## Check your understanding:
- A) Retype the acne passage below word for word, from "Once the condition" up to and including "thankfully completely disappeared.".
- B) According to the acne passage below, between which ages are girls most likely to be affected by acne?

## Page extract:
..............................

Acne is an extremely common skin ailment that affects the majority of people at some point in their life. The condition causes breakouts of spots, extremely oily skin and even skin that becomes hot and painful to touch. Acne can affect any part of the body but is most commonly found on the face, the back and the chest.
Acne is particularly prevalent in adolescents and young adults, with around 80% of people aged between 11-30 years old being affected by the irritating skin condition at some point in their lives. In regards to gender and Acne; girls are most likely to be affected by Acne between the ages of 14-17, with boys suffering through the condition between the ages of 16-19.
Once the condition has first presented itself, it tends to linger around for several years before symptoms of the ailment start to improve as the afflicted person ages – by the time someone is in their mid-20s, the condition has often, thankfully completely disappeared.
With that being said, some people are genuinely very unlucky and the condition lingers into their adult life. The data suggests that roughly 5% of women, and just over 1% of men have the condition passed the age of 25 years old.
What’s Causing My Acne?
Although for many suffering Acne during puberty this might not sound like good news – the good news is that Acne is often a result of puberty and not a life-long affliction. For the vast majority of those affected by the irritating skin ailment, by the age of 25 the condition should no longer be so much of a bother.
Puberty is a significant cause of Acne primarily because of its impacts on hormones in the body; some of the hormones affected by puberty cause glands that produce grease to create larger amounts of oil, or sebum. If this excess oil manages to make its way into a hair follicle, which isn’t entirely hard as we are covered in hair follicles – it can cause a blockage.
This abnormal production of sebum interacts strangely with a usually harmless bacteria found on our skin called P.acnes – making the bacteria become more aggressive and harmful to the body. If this bacterium finds its way into a hair follicle alongside the overproduced sebum, it can cause inflammation, pus and eventually a spot. If you are going through puberty, here are a list of creams to help clear your acne.
Other Hormonal Changes
Puberty is usually the first thing we think of when we think of Acne, but other significant and naturally occurring hormonal changes can cause the condition to develop. Hormonal changes during the female menstrual cycle as well as during pregnancy can have the same impact upon Sebum production and the bacterium P.acnes.

..............................

## Records supplied:
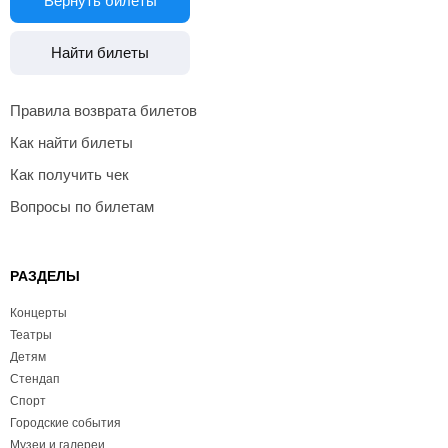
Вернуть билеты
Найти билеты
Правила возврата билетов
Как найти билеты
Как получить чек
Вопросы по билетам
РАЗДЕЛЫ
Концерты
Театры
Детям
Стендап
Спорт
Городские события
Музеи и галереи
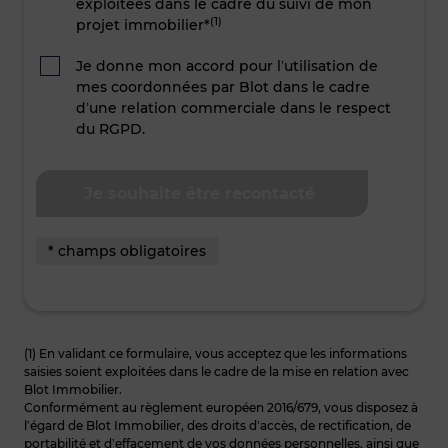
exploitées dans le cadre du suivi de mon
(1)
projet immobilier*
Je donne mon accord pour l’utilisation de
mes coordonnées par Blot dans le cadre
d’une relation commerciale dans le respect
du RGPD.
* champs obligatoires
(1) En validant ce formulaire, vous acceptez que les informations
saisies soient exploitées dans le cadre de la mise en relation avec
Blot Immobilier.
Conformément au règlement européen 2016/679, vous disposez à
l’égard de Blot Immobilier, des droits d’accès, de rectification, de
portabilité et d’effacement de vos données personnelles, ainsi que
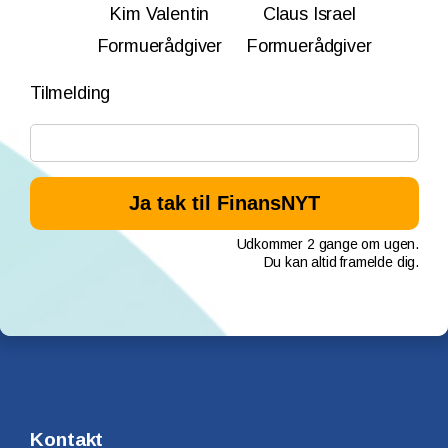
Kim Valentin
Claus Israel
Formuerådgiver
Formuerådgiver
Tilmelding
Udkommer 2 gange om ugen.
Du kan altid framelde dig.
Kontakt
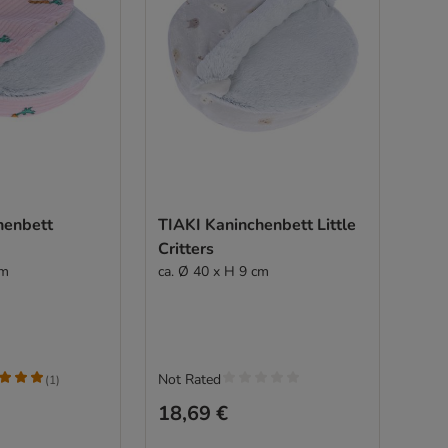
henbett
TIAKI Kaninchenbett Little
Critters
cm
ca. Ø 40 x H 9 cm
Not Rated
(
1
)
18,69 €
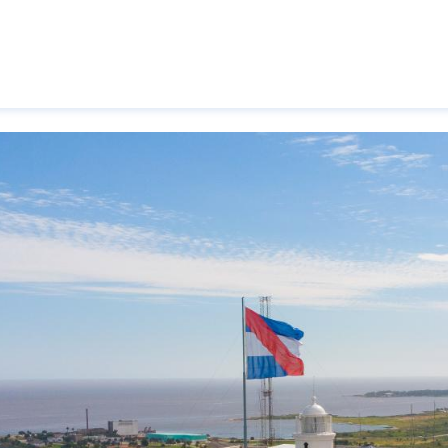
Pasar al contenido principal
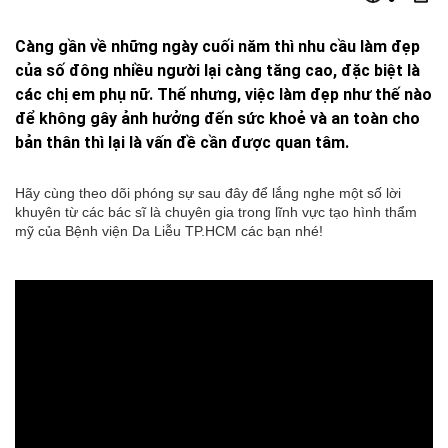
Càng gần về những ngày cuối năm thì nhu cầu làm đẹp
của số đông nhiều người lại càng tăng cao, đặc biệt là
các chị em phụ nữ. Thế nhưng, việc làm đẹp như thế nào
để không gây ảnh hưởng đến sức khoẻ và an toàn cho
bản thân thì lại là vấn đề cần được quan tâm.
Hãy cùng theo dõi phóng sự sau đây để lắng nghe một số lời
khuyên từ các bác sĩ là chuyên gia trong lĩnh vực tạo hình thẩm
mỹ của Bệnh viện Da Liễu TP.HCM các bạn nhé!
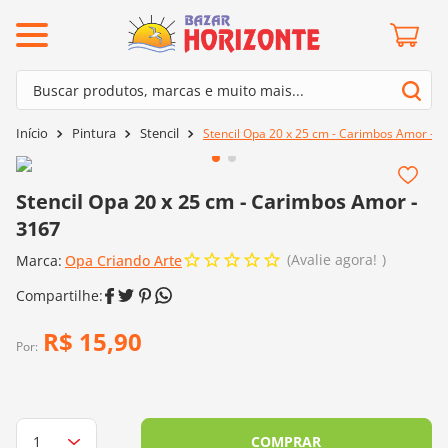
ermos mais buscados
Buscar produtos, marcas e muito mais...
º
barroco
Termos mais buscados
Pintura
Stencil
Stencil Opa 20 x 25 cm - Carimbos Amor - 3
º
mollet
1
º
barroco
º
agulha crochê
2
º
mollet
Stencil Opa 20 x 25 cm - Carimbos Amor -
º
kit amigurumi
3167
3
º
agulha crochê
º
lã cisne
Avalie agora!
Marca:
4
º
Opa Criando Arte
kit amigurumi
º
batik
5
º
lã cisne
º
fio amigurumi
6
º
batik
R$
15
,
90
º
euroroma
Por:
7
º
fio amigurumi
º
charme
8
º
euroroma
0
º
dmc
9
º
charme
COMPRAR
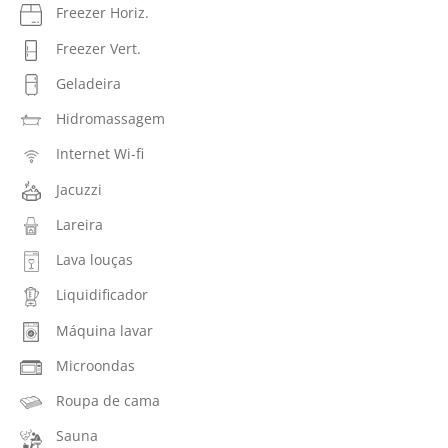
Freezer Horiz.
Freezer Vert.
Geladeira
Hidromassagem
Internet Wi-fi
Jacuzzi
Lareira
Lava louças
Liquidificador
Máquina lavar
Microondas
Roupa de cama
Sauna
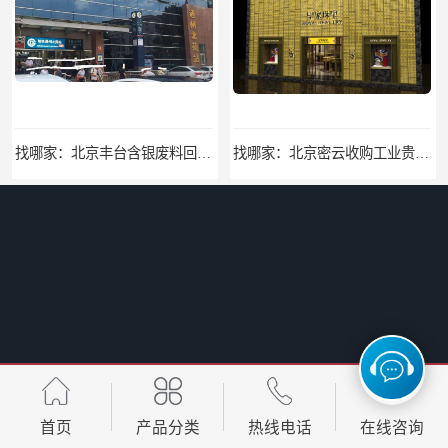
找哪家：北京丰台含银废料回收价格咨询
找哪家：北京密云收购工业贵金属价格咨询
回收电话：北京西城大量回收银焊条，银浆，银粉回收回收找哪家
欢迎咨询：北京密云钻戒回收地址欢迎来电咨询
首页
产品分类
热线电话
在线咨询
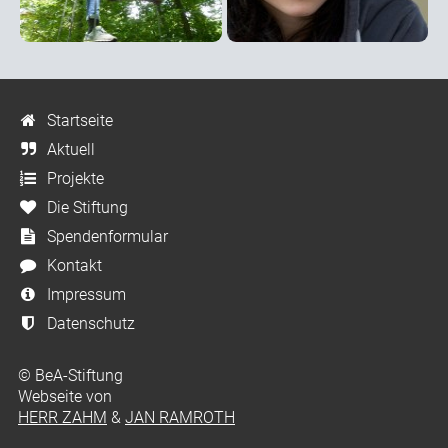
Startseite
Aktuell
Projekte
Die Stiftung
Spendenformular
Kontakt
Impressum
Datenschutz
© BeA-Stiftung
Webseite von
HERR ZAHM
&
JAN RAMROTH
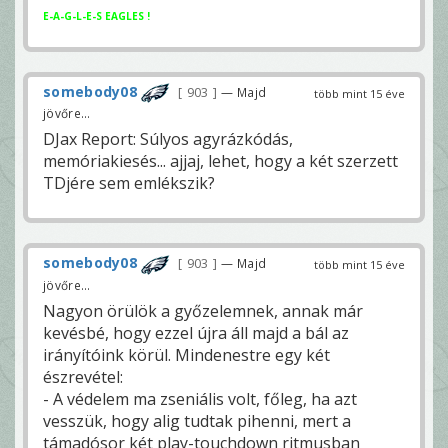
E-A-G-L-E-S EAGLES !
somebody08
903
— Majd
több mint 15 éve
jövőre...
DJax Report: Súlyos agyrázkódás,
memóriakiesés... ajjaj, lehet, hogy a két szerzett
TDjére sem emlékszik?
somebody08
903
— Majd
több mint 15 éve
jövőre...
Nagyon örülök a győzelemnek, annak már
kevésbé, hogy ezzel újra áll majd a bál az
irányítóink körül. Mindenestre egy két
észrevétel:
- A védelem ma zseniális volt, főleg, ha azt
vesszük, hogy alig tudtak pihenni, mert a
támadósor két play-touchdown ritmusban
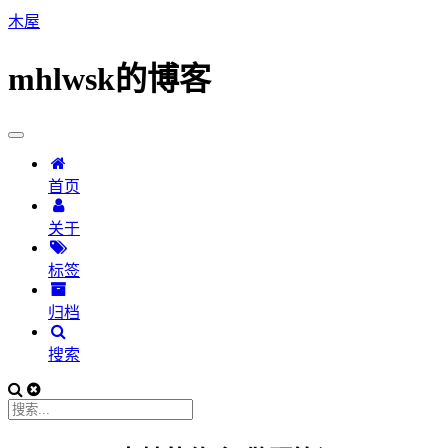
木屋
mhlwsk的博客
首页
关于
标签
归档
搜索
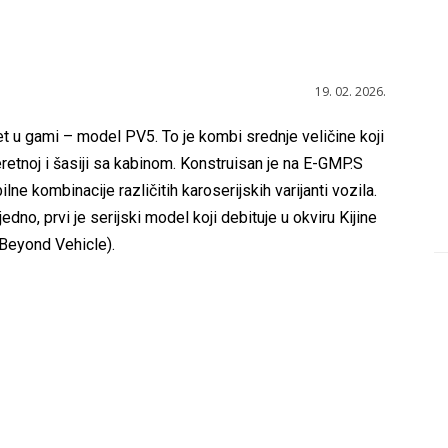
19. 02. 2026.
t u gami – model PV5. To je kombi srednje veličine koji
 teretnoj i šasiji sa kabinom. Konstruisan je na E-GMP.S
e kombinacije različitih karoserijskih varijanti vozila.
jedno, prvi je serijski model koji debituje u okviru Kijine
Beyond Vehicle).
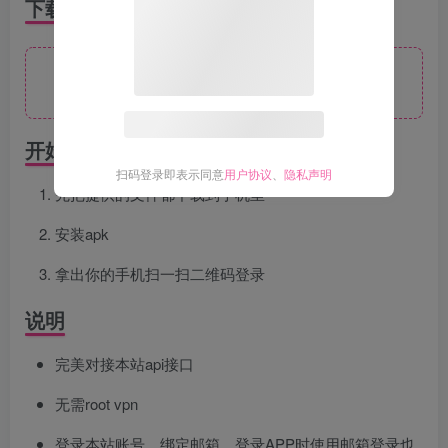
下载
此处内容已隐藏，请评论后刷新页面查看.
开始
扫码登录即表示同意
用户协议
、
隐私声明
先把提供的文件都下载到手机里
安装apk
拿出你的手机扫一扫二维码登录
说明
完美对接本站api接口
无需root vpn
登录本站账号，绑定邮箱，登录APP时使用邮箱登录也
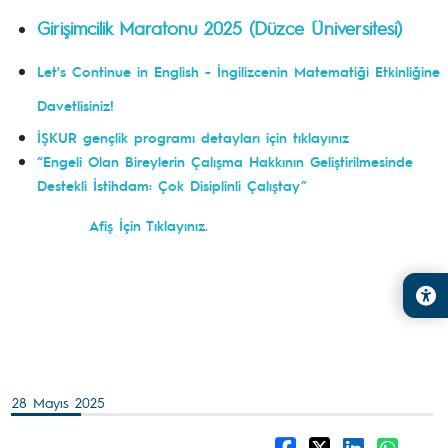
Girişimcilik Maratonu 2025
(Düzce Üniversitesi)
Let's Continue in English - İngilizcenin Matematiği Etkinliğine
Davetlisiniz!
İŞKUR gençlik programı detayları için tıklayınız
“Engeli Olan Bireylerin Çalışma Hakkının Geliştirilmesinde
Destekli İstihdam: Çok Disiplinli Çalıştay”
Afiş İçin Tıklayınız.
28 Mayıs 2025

..............................

## Numbered responses:
- A)
Once the condition has first presented itself, it tends to linger around for several years before symptoms of the ailment start to improve as the afflicted person ages – by the time someone is in their mid-20s, the condition has often, thankfully completely disappeared.

- B) Between 14 and 17.